**FRAGMENTO PROPORCIONADO**
27 de febrero de 2017

ESOS PLACENTEROS MOMENTOS EN LOS QUE ALGUNOS CIERRAN LOS OJOS, (Y OTROS NO…)


Hay tres tipos de arquitectos. Los primeros son los que ante un papel o la pantalla de ordenador permanecen horas sin término a la espera del momento de inspiración. Aquel que proyecta así lo hace desde la nada. No es un erudito, no parte de citas, ni de referencias, ni de sesudos análisis de arquitecturas del pasado. Está sentado delante de un papel en blanco o de una pantalla con los ojos cerrados. Como un ser a la espera de un mensaje, como un médium, o como una antena apuntado a la inmensidad cósmica. Ese arquitecto se halla más cerca de la desdichada Eco y de la astrología que de la arquitectura. A éstos, a veces se les mira con cierta superioridad indulgente desde la universidad o desde el implacable mundo de la promoción inmobiliaria. Ese arquitecto se entrega a entusiasmos sospechosos, a veces fruto de alegrías intempestivas, otras de llantos inconsolables, a veces ríe o canta, indiferente al afuera, encerrado en su cuarto. 
Los del segundo tipo no hacen eso. Estos no cierran los ojos ante el papel o la pantalla. Al contrario, los tienen bien abiertos. De hecho casi no pestañean hasta tenerlos inyectados en sangre o al menos algo enrojecidos. Como Sísifos inagotados, permanecen ante el papel o el ordenador, armados de un lapicero o al menos algo afilado, que mueven y mueven como si en el batir esa sopa de trazos esperasen que todo se condensase en un proyecto. 
Y luego están los últimos, unos poquísimos, de un secreto y extraño tercer grupo, que proyectan con razones dichas con los ojos cerrados. Que cuando los cierran, son sus manos las que miran y cuando los abren no miran el papel sino más allá… Esos, tengan los ojos cerrados o abiertos, parece que miran hacia dentro, como a través del proyectar mismo...
De la Sota, Bryggman, Navarro Baldeweg, Jujol, Borromini, Serlio, Venturi, Rafael Moneo, Kahn, Giulio Romano, Boullée...Y Francisco Javier Sáenz de Oiza

20 de febrero de 2017

IRRESISTIBLE RESISTENCIA


La arquitectura resiste hasta que deja de hacerlo. Hasta que sus entrañas se rompen por alcanzar un límite elástico fruto del cansancio que todo lo desmigaja. Algo semejante a la fatiga destruye los lazos internos que mantenían la integridad de las partes. Con una lenta deformación o con un repentino chasquido, todo se desmorona. La imagen de puentes y edificios cayendo bruscamente resulta inolvidable. Y atractiva, por apocalíptica. Sin embargo la mayor parte de las desapariciones de la arquitectura se producen de una manera más silenciosa e invisible. Como un anticipo de lo inevitable, cada vez que una obra deviene en ruina es el simple aperitivo de la frágil eternidad de todas ellas.

**EL PROBLEMA**
Copia literalmente, por favor, la parte del fragmento sobre arquitectura que empieza con "La arquitectura resiste" y sigue hasta "de todas ellas.". Trabaja solo con el fragmento sobre arquitectura.

**DATOS PROPORCIONADOS**
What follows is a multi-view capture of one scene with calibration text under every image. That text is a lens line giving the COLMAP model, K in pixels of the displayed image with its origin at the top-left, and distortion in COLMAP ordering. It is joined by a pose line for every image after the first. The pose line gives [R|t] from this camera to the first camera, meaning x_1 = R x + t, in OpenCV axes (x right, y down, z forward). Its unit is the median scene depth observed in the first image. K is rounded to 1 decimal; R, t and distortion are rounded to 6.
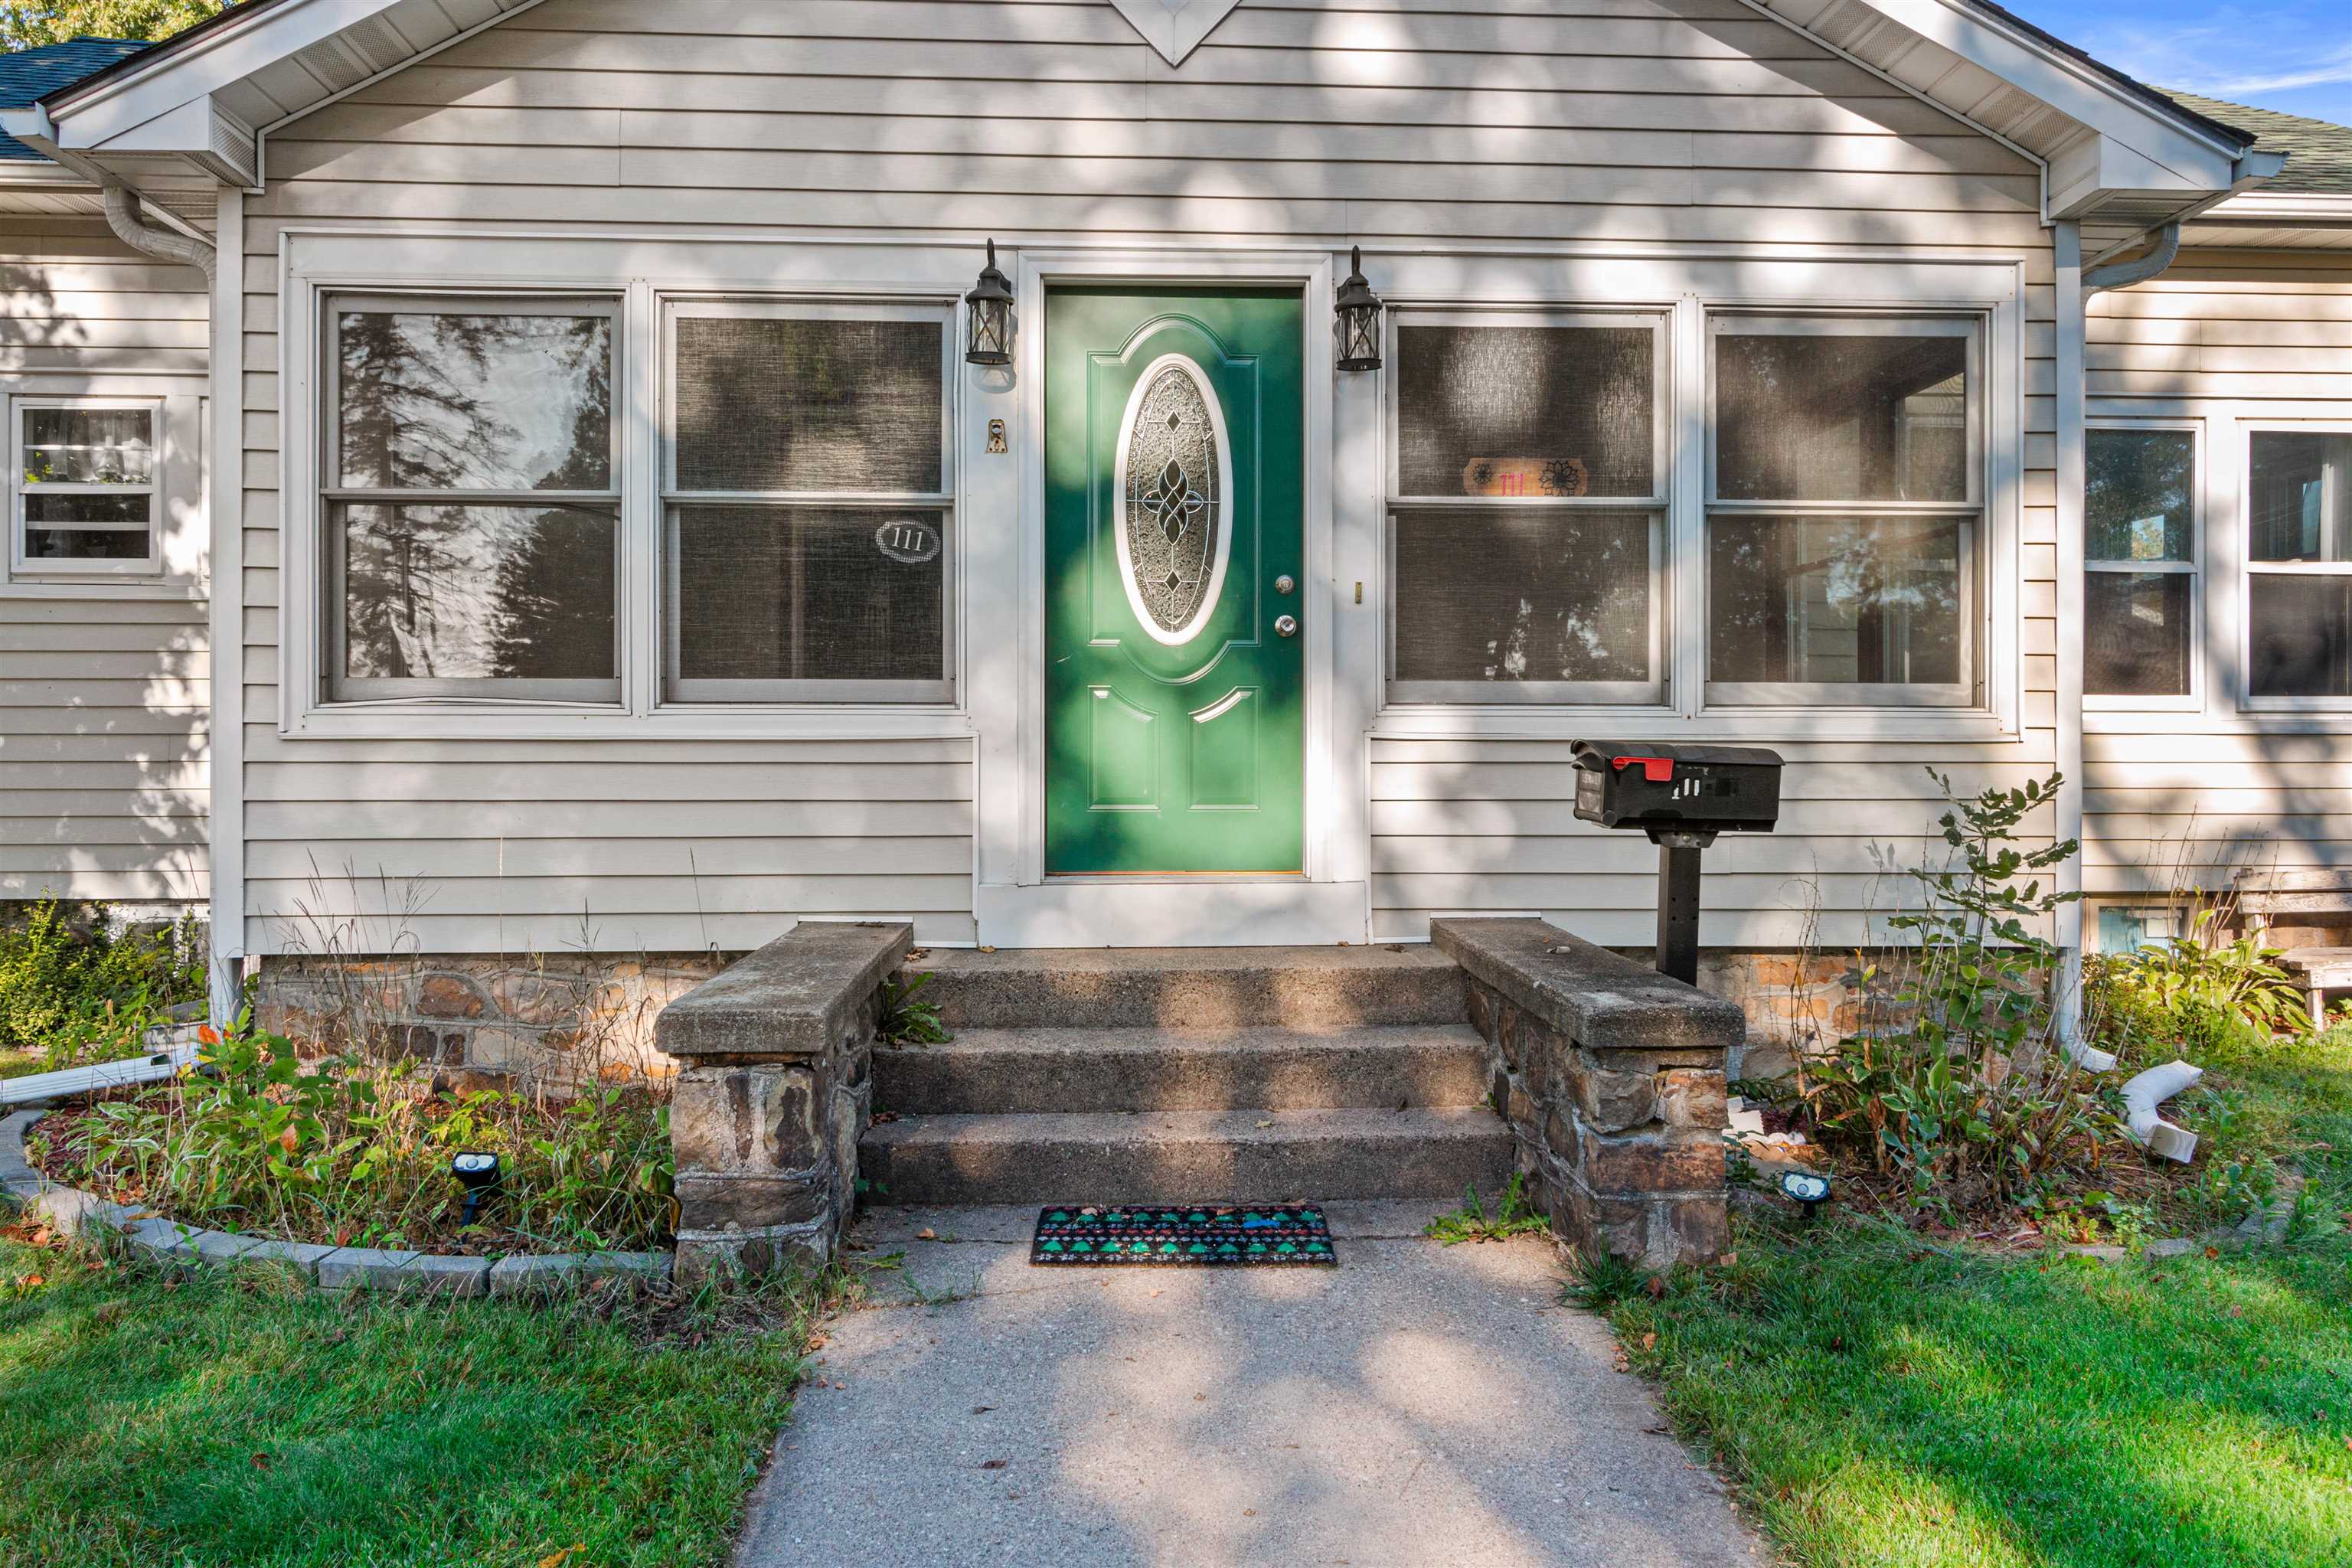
lens RADIAL K [[1822.5, 0, 1176.0], [0, 1822.5, 784.0], [0, 0, 1]] dist [-0.002204, -0.000931]
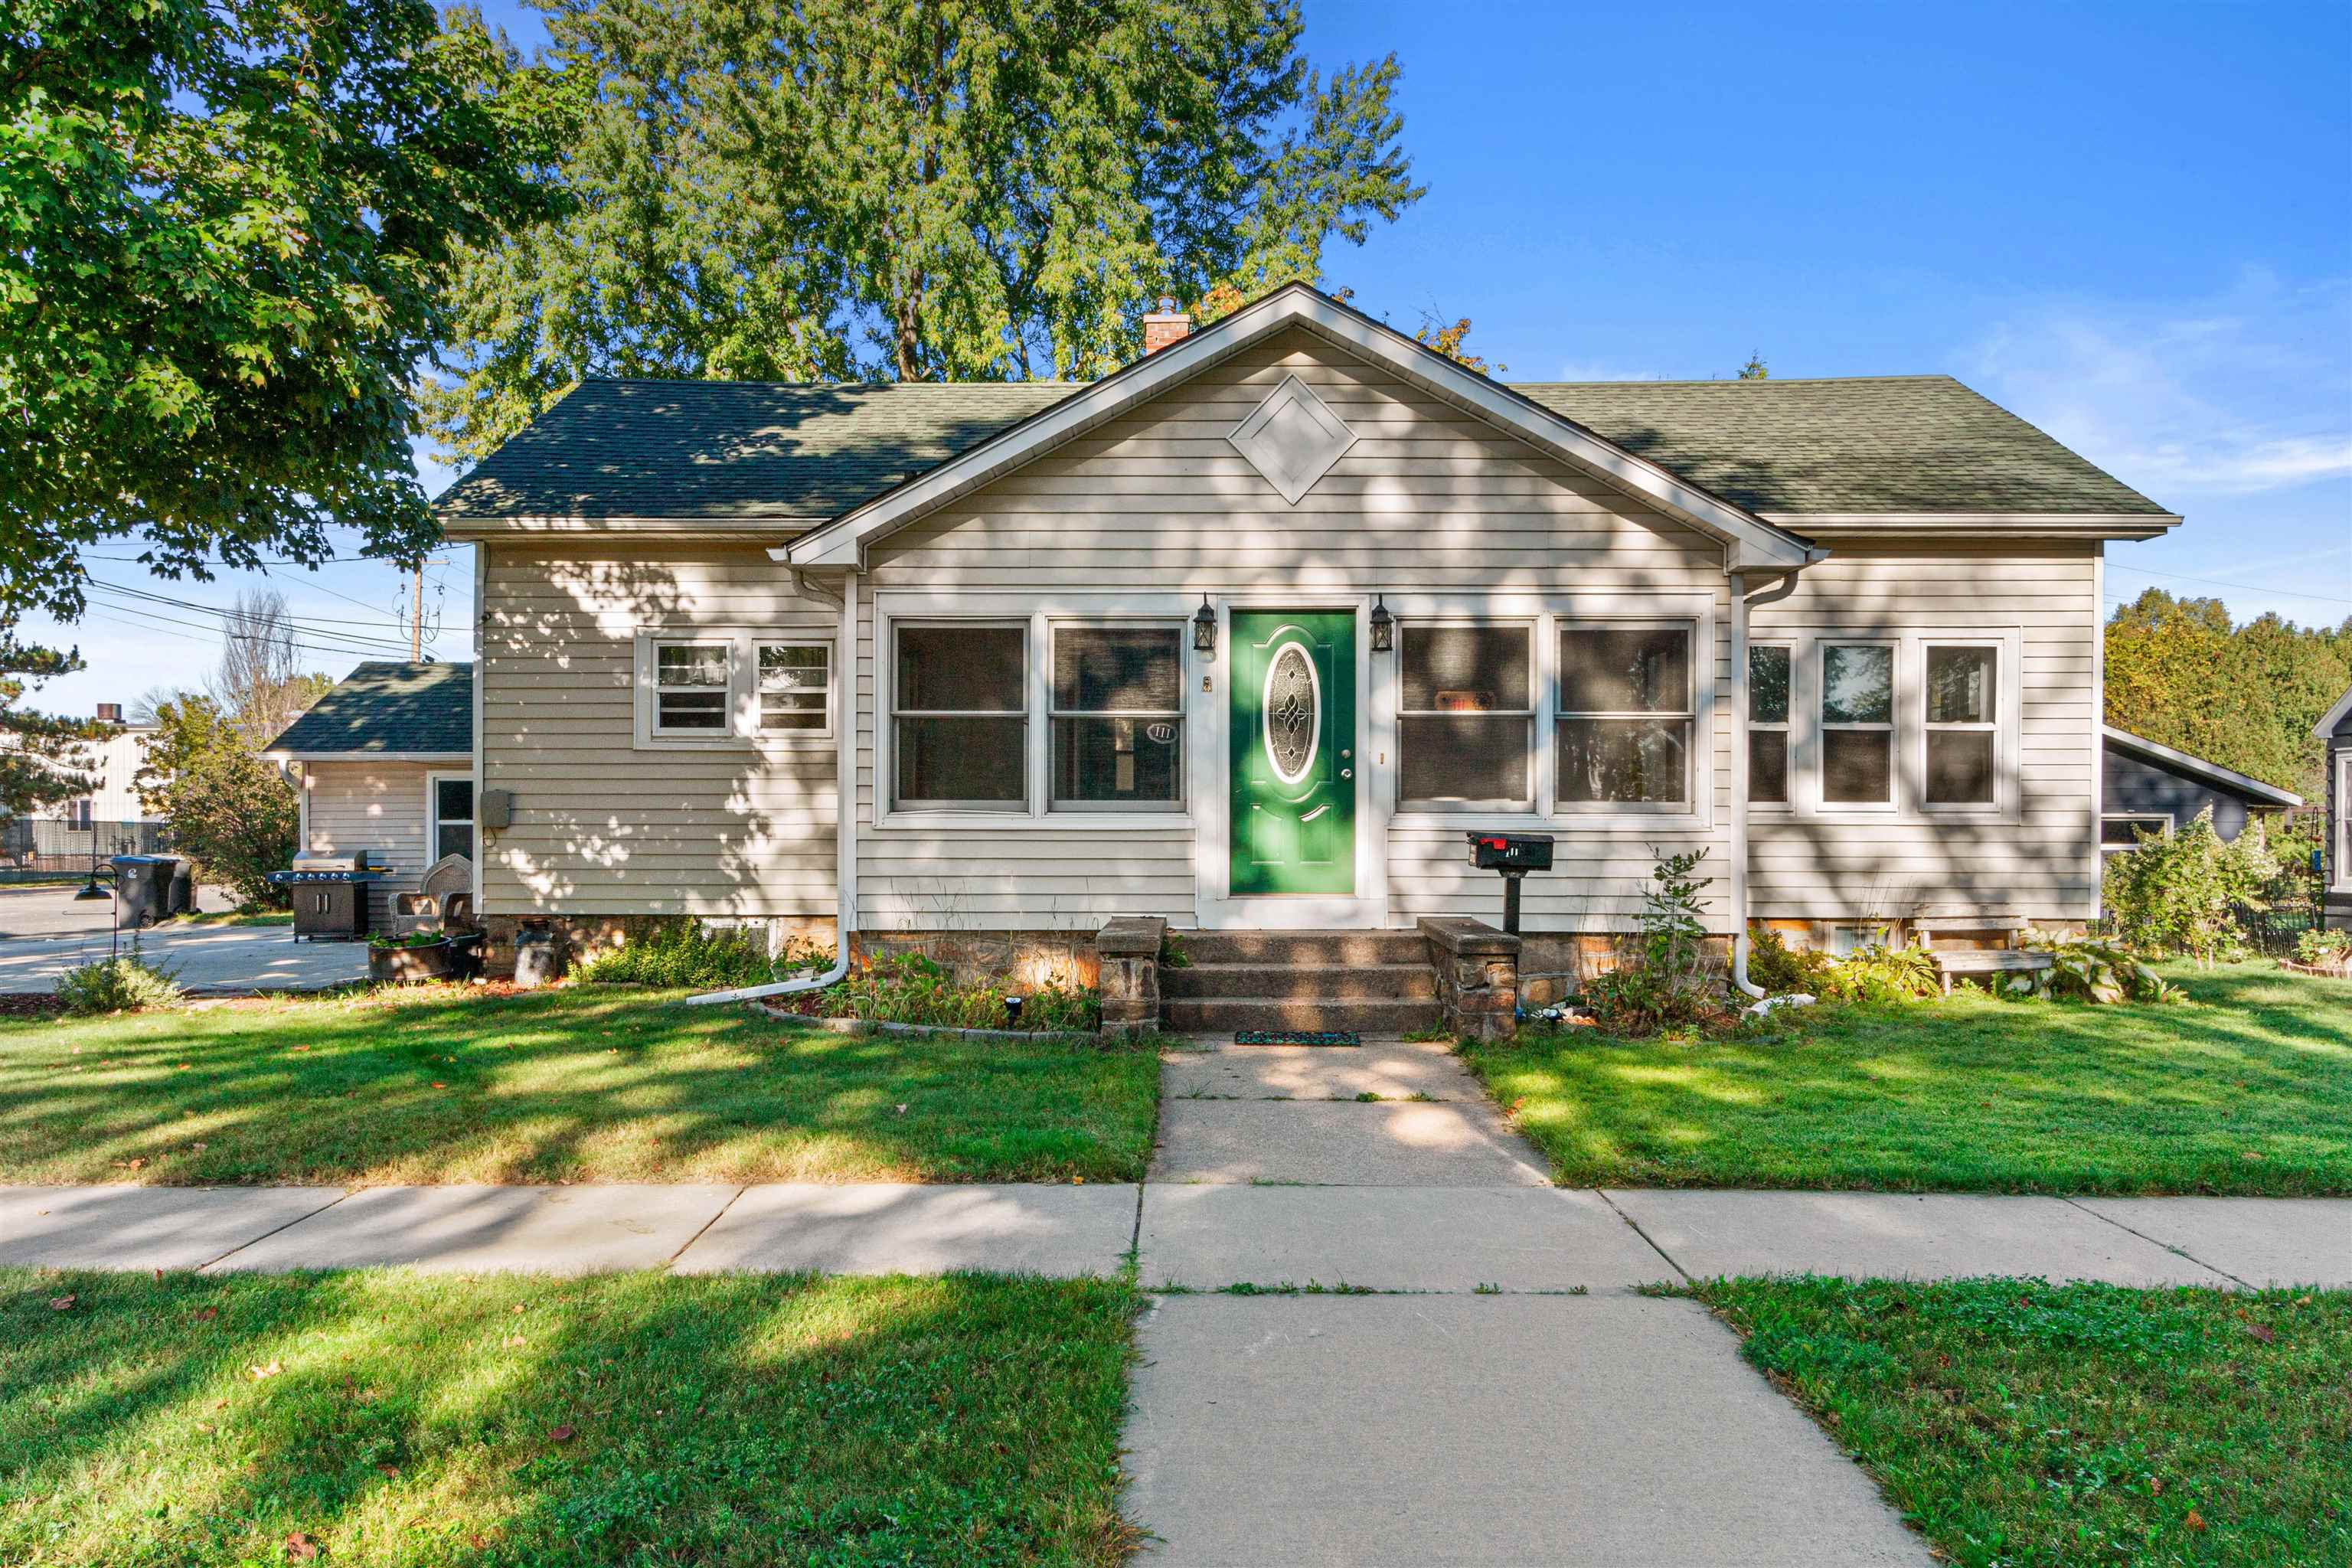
lens RADIAL K [[1629.7, 0, 1180.9], [0, 1629.7, 791.4], [0, 0, 1]] dist [0.048745, -0.000227]
pose [[0.997946, 0.000199, -0.064061, -0.008779], [-0.002858, 0.999138, -0.041420, 0.009059], [0.063997, 0.041518, 0.997086, -0.855361]]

**ESPACIO DE RESPUESTA**
La arquitectura resiste hasta que deja de hacerlo. Hasta que sus entrañas se rompen por alcanzar un límite elástico fruto del cansancio que todo lo desmigaja. Algo semejante a la fatiga destruye los lazos internos que mantenían la integridad de las partes. Con una lenta deformación o con un repentino chasquido, todo se desmorona. La imagen de puentes y edificios cayendo bruscamente resulta inolvidable. Y atractiva, por apocalíptica. Sin embargo la mayor parte de las desapariciones de la arquitectura se producen de una manera más silenciosa e invisible. Como un anticipo de lo inevitable, cada vez que una obra deviene en ruina es el simple aperitivo de la frágil eternidad de todas ellas.